Beide hinterließen jeweils eine Ehefrau und drei Kinder. „Wir werden alles tun, um das Leid der Familien zu lindern“, versprach Schröter. „Aber wir können den entsetzlichen Vorfall nicht ungeschehen machen.“ Seit 1990 sei zuvor ein Polizist im Dienst ermordet worden, sagte der Minister. Im August 1995 wurde der 46-jährige Martin Heinze von einem Einbrecher erstochen.
Der Wagen des Mannes sei zum Stehen gekommen, nachdem er die beiden Beamten überrollt hatte, berichtete Mörke. Anschließend rannte der Täter in das nahegelegene Dorf Oegeln und kaperte ein weiteres Fluchtfahrzeug. Mit diesem baute er wenig später einen weiteren Unfall, floh erneut zu Fuß und wurde schließlich festgenommen.
Der Mann habe sich bei dem Unfall verletzt und sei derzeit nicht vernehmungsfähig, sagte Mörke. Auf seiner Flucht hatte der 24-Jährige mindestens drei weitere Unfälle verursacht. Dabei blieb es aber bei Blechschäden.
„Ich habe den Krach heute Nachmittag gehört und mich erst gar nicht mehr aus dem Haus getraut“, erinnert sich Rentner Rudi Zucker.
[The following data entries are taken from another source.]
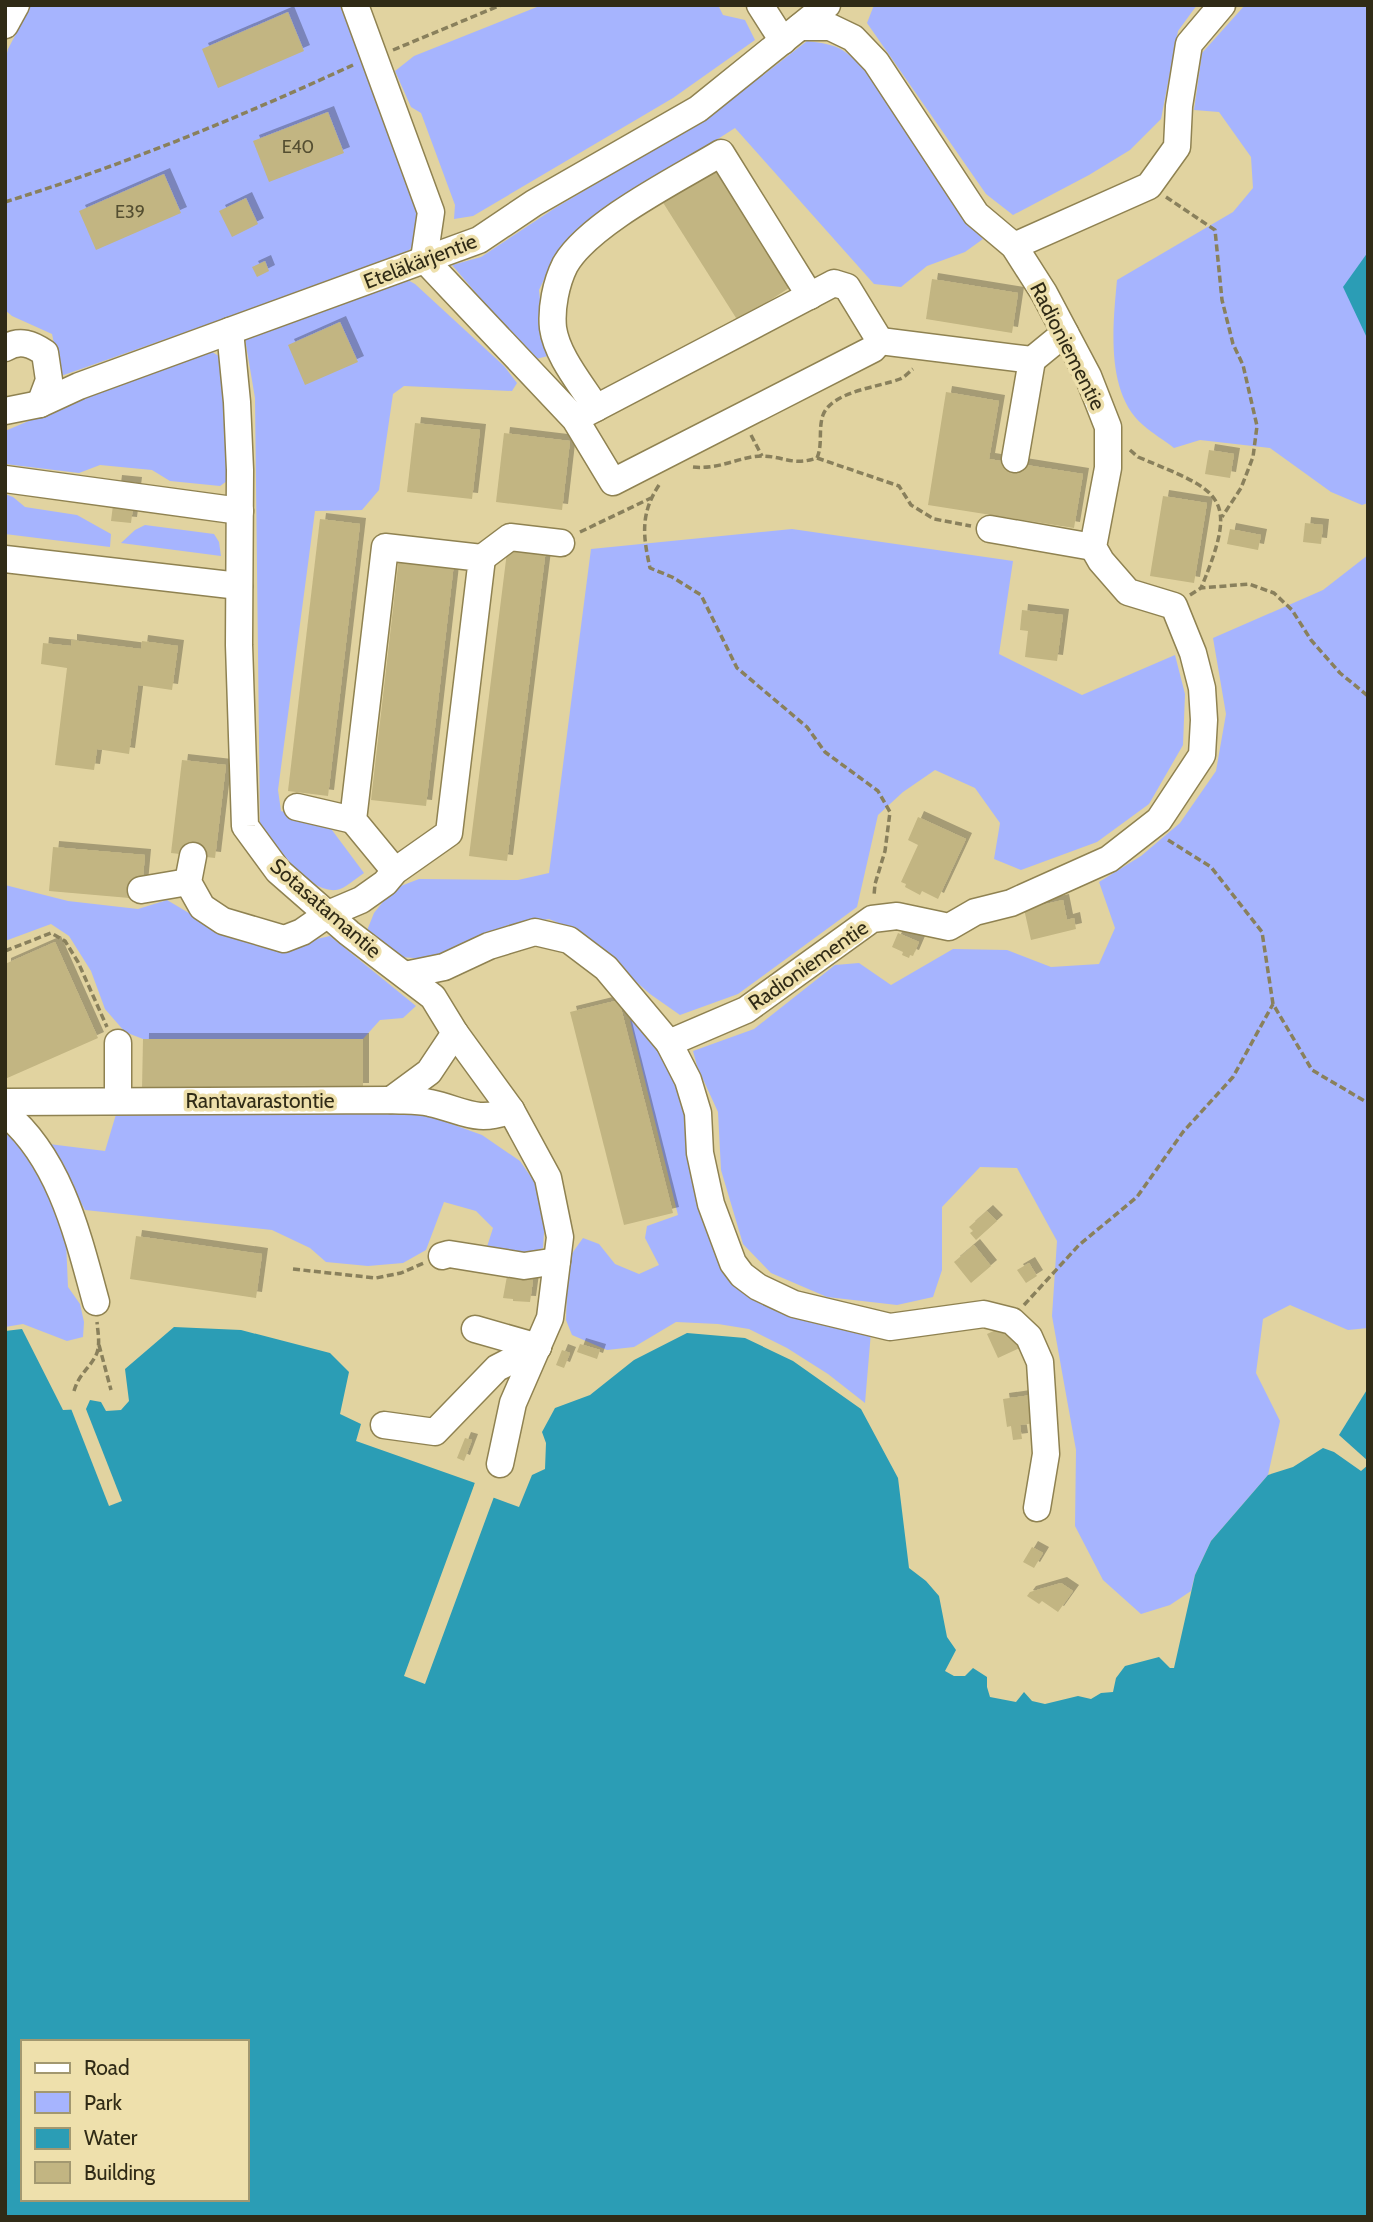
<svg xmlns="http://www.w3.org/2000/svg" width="1373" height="2222" viewBox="0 0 1373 2222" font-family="Cabin,sans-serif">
<defs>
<filter id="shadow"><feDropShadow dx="6" dy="-6" stdDeviation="0" flood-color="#0004"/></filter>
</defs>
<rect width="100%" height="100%" fill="#e1d3a0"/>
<g fill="#a6b4fe">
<path d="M31,5H340L419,209L416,243L404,255L61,376L52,334L12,316L5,310V61L8,49Z"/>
<path d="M542,5H718L723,15L745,20L755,40L673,98L473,216L454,219L455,205L421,113L411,107L395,71L414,56Z"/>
<path d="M874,5H1197L1178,31L1161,119L1130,150L1089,175L1013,215L986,194L867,23Z"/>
<path d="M1245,5H1368V503L1362,505L1331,492L1270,448L1200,440L1174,448C1164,440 1153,434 1143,425C1105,393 1113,324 1117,280L1233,212L1253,188L1251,157L1219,112L1194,110L1202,53Z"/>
<path d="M807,41C840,45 844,48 866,72L966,222L983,239L965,252L927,266L901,287L874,284L735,128L594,218L557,252L539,290L544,338L548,356L536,359L504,326L452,265L481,257L555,208L709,117Z"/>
<path d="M404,278L415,284L504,366L517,383L512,391L404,386L393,394L379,490L362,510L315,511L278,790L281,811L329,826L364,873C356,878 345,889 336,890C307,893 275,844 260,823L255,398L245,339Z"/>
<path d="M209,350L222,358L225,374L227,481L220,486L170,481L152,470L100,465L79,473L5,464V431L144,372Z"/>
<path d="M5,494L13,497L25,507L77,515L111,534L110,547L5,534Z"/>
<path d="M145,525L214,534L219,542L221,556L121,543L135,530Z"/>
<path d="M792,529L1013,561L999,654L1082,695L1175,655L1185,694L1183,745L1149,804L1097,842L1021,870L994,859L1000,823L975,788L935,770L903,792L878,815L857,907L738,994L680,1015L650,994L580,932L549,919L508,925L476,942L428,959L400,957L366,933L374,913L393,889L419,879L518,880L549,873L591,549Z"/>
<path d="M1368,555V1328L1348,1330L1290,1305L1263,1319L1256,1373L1280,1421L1268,1475L1211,1541L1195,1575L1191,1591L1170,1605L1141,1614L1103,1580L1075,1526L1076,1450L1052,1316L1057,1241L1017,1168L980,1167L942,1207V1270L933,1297L897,1305L827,1297L771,1273L743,1244L721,1170L718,1112L697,1066L693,1051L754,1029L835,965L859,963L891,985L953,949L1007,950L1051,967L1099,964L1115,928L1099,882L1141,856L1180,823L1216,771L1226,714L1213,638L1323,590Z"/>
<path d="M5,885L68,901L138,909L167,900L194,916L277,948L330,936L416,1006L403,1018L380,1020L363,1039H143L125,1032L105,1009L91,971L69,936L51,924L5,941Z"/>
<path d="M630,1020C681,1044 690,1116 701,1166C707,1196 714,1226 721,1256L871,1332L865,1403L828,1374L787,1348L749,1329L718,1324L676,1322L634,1347L607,1350L572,1335L566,1320L568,1259L583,1238L599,1244L615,1264L639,1274L659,1265L645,1238L647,1226L678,1215Z"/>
<path d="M117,1111L421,1113L482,1135L520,1161L538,1187L545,1218L543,1248L516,1257L485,1253L493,1228L476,1211L444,1202L426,1250L403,1263L368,1266L326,1262L310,1248L272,1230L85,1210L49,1144L105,1151Z"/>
<path d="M5,1128L21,1142L53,1201L66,1241L68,1287L80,1304L84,1322L83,1337L67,1341L23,1324L5,1327Z"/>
</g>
<g fill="#2b9db5" fill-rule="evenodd">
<path d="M1368,252V340L1343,287Z"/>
<path d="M174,1327L241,1330L330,1353L349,1372L340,1414L361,1424L356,1441L475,1483L473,1490L519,1507L532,1475L545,1469L546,1443L542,1432L555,1408L590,1395L634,1360L687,1333L745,1338L793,1361L861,1409L898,1478L909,1568L926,1581L939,1596L947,1637L956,1650L945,1671L954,1676H965L973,1668L987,1677V1687L990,1697L1016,1702L1024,1692L1032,1701L1045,1704L1078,1696L1091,1699L1101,1693L1113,1692L1116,1678L1125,1666L1159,1657L1170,1668H1174L1195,1575L1211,1541L1268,1475L1293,1467L1323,1448L1334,1452L1361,1471L1368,1465V2217H5V1331L22,1329L63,1410L86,1409L90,1400L101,1402L106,1411L121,1410L129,1401L125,1369ZM23,2042H247V2199H23Z"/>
<path d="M1368,1388V1461L1339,1435Z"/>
</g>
<g fill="#e1d3a0">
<path d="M84,1404L122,1501L109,1506L70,1406Z"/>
<path d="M476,1480L478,1483L477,1487L495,1494L425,1684L404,1676Z"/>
</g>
<g fill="#c2b582" filter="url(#shadow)">
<path d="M288,12L304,51L218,88L202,49Z"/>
<path d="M328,112L344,153L269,182L253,141Z"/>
<path d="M714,168L789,288L738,321L662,201Z"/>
<path d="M164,174L181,213L96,250L79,211Z"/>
<path d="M246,198L258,224L232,237L219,211Z"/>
<path d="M265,261L269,271L257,277L252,267Z"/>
<path d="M932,279L1018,293L1012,333L926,319Z"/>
<path d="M340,322L358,362L305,385L288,345Z"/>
<path d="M946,392L999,401L989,459L1083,474L1074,528L928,505Z"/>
<path d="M415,423L480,430L472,499L407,492Z"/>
<path d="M504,433L570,441L562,510L496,502Z"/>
<path d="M1209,450L1234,454L1230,478L1205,474Z"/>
<path d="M116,481L136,483L131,523L111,521Z"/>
<path d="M1163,496L1207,503L1194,583L1150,576Z"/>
<path d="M320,519L360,524L328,796L288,791Z"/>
<path d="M1305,523L1323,525L1321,544L1303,542Z"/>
<path d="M1230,529L1261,535L1258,550L1227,544Z"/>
<path d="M508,544L546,549L507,861L469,856Z"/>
<path d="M399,557L454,563L426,806L371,800Z"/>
<path d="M1022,610L1063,615L1057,661L1025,657L1028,631L1020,630Z"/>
<path d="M71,640L141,649L142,641L178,646L172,690L138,685L129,754L97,749L94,770L55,765L67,668L41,664L43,643L71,646Z"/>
<path d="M182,760L226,765L215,858L171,853Z"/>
<path d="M918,817L966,839L938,899L922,891L920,895L905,887L906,884L901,882L918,845L908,840Z"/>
<path d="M53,847L145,855L141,899L49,891Z"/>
<path d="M1063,900L1067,920L1074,918L1076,929L1031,940L1024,909Z"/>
<path d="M898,933L919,942L913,956L910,955L909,958L902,955L903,952L892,947Z"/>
<path d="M55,942L98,1038L5,1079V964Z"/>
<path d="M619,1000L673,1213L624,1225L570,1012Z"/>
<path d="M143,1039H363V1089H142Z"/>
<path d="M987,1211L997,1221L976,1240L970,1233L973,1231L969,1227Z"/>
<path d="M136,1236L262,1254L256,1298L130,1279Z"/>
<path d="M974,1245L991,1266L971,1283L954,1262Z"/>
<path d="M1029,1263L1037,1276L1026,1283L1017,1270Z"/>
<path d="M507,1276L533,1280L530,1302L513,1301V1299L503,1298Z"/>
<path d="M1011,1323L1022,1347L998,1358L987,1334Z"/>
<path d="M580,1344L600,1350L597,1359L577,1352Z"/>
<path d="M562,1350L570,1353L564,1368L556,1365Z"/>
<path d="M1031,1395L1035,1423L1020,1425L1022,1439L1013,1440L1011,1426L1007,1427L1003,1399Z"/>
<path d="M465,1438L472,1440L464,1461L457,1458Z"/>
<path d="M1032,1547L1043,1553L1034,1568L1023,1562Z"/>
<path d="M1061,1583L1073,1591L1058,1612L1042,1601L1039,1604L1027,1596L1030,1592Z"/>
</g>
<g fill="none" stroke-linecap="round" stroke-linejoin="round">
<defs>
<g id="minor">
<path d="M355,5L431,212L424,259L575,419L613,482L873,349L880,341L847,287L834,283L575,419"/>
<path d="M760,5L783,41"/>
<path d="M5,25L16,5"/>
<path d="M1014,246L1149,186L1177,147L1179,106L1189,44L1222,5"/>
<path d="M230,331L237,402L240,470L239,645L245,826L278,871L349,933L433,997L455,1033L511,1110L548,1178L560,1237L550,1318L513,1403L500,1464"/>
<path d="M880,341L1032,360L1065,333"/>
<path d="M5,348C20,339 32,344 45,353L49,380L40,404"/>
<path d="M596,408C581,384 557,356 553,328C551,308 556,283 565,265C589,223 678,179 721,153L810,296"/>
<path d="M5,411L40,404L79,386L479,240L534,203L698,109L827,5"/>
<path d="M1015,459L1032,360"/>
<path d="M5,479L240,511"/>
<path d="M990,529L1093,547"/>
<path d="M482,558L510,537L561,543"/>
<path d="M5,559L239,586"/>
<path d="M297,807L353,820"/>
<path d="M193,856L188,882L202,907L223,921L284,939L302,932L328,914L361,900L385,883L395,871L449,833L482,558L385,547L353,820L395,871"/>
<path d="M141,890L188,882"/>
<path d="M405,975L444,967L489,946L535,932L569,940L606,968L669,1043L688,1080L698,1113L700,1153L711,1204L733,1263L742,1275L758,1287L794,1304L890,1327L984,1314L1012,1321L1029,1337L1040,1362L1046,1454L1037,1508"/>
<path d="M118,1043V1100"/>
<path d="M669,1043L746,1010L872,919L897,916L949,927L975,912L1011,903L1109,859L1159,820L1202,755L1204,720L1202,688L1193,653L1174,606L1128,592L1101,561L1093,547L1108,468V427L1088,376L1044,293L1014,246L976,214L876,62L853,38L830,27H800"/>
<path d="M391,1100L429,1072L455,1033"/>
<path d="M5,1102L391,1100C404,1101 418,1100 430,1103C463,1110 476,1124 511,1110"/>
<path d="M5,1113C60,1158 78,1236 96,1302"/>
<path d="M442,1256L449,1254L524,1266L557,1261"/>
<path d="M475,1329L538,1347"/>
<path d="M384,1425L435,1432L497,1368L538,1347"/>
</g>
</defs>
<use href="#minor" stroke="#8f8251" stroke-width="29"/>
<g stroke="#89805c" stroke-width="3.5" stroke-dasharray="7 3.5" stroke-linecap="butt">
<path d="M393,50L501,5"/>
<path d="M1166,197L1215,230L1222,300L1233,344L1243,365L1257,426L1253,457L1241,488L1222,517"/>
<path d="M5,202C124,165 240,117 353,65"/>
<path d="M751,435L762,456"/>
<path d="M1130,450L1138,457C1222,492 1240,495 1201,588"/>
<path d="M817,458L899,486L911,505L934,519L971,526"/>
<path d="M693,467C720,470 740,456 763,456C786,457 793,466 817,458C823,444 818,429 823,415C832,391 880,387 900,379C905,377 909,372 913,369"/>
<path d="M659,485C640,514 643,536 650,568L672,577L701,595L737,668L807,727L825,752L878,791L890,812L885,851L875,884L874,896"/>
<path d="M580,532L651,498"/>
<path d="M1190,595L1201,588L1249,584L1274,593L1292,610L1311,640L1340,673L1368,696"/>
<path d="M1168,840L1211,867L1262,932L1273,1004L1312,1070L1368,1103"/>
<path d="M5,951L51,933L65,941L78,962L107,1027"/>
<path d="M293,1269L376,1278L401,1273L424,1263"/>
<path d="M1024,1305L1079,1245L1137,1197L1183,1132L1233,1077L1273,1004"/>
<path d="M99,1345L111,1390"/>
<path d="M74,1391C79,1374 87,1371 95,1357C101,1347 98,1334 97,1322"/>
</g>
<use href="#minor" stroke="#fff" stroke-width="26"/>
</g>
<g text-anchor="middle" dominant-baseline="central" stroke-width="7" stroke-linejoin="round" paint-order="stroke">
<g font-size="18" fill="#544e31">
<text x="298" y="147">E40</text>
<text x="130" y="212">E39</text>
</g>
<g font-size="21" fill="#302b16" stroke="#eee0ac">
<text transform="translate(420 261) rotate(-21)">Eteläkärjentie</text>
<text transform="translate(1068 346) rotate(63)">Radioniementie</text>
<text transform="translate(326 908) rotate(41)">Sotasatamantie</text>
<text transform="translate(808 965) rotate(-35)">Radioniementie</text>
<text x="260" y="1100">Rantavarastontie</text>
</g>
</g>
<rect width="1373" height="2222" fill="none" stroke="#302b16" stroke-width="14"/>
<rect x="21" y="2040" width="228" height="161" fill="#eee0ac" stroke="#a29870" stroke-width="2"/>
<rect x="35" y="2063" width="35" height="10" fill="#ffffff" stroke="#a29870" stroke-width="2"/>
<text x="84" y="2075" font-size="21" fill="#302b16">Road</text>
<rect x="35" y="2092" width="35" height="21" fill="#a6b4fe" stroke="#a29870" stroke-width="2"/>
<text x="84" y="2110" font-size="21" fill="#302b16">Park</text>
<rect x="35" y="2128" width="35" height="21" fill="#2b9db5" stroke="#a29870" stroke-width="2"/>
<text x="84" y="2145" font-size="21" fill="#302b16">Water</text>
<rect x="35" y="2162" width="35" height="21" fill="#c2b582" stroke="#a29870" stroke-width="2"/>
<text x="84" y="2180" font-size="21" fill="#302b16">Building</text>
</svg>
Politiker reagieren bestürzt
Brandenburgs Ministerpräsident Dietmar Woidke (SPD), den die Nachricht während der Kabinettssitzung erreichte, reagierte bestürzt. „Der Tod der zwei Polizisten hat mich schwer getroffen“, sagte Woidke. „Meine Anteilnahme gilt den Angehörigen.“
Auch der Landeschef der oppositionellen CDU, Ingo Senftleben, zeigte sich schockiert: „Wir trauern um die beiden Polizisten, die im Dienst für Brandenburg ums Leben gekommen sind“, sagte Senftleben. „Unsere Gedanken und Gebete sind bei ihren Angehörigen und Kollegen.“
Innenminister Schröter forderte in Potsdam eine Verschärfung der Gesetze. „Die Gewalt gegen Polizisten und Rettungskräfte nimmt stetig zu“, sagte Schröter. „Wir müssen unsere Ordnungskräfte besser vor Gewalttätern schützen.“
Der Ort, wo die beiden Polizisten starben, ist am Nachmittag weiträumig abgesperrt. Die kleine Ortschaft Oegeln mit rund 180 Einwohnern erscheint wie verwaist. Eine Anwohnerin sagt nur: „Um Gottes Willen, die armen Polizisten.“ Und Rentner Zucker sagt nur noch: „Die Welt ist restlos verrückt geworden.“
Trauerflor an Polizeiautos
Auch die Polizei Nordrhein-Westfalens trauert um die beiden getöteten Kollegen. NRW-Innenminister Ralf Jäger (SPD) ordnete Trauerflor an, der bis zum Tag der Beisetzung der beiden Polizisten an den Funkstreifenwagen sichtbar sein werde. „Wir sind in Nordrhein-Westfalen mit unseren Gedanken bei unseren brandenburgischen Freunden. Unsere Anteilnahme gilt den Angehörigen und Kollegen der Opfer dieser schrecklichen Gewalttat“, wurde Jäger in einer Mitteilung vom Dienstagabend zitiert.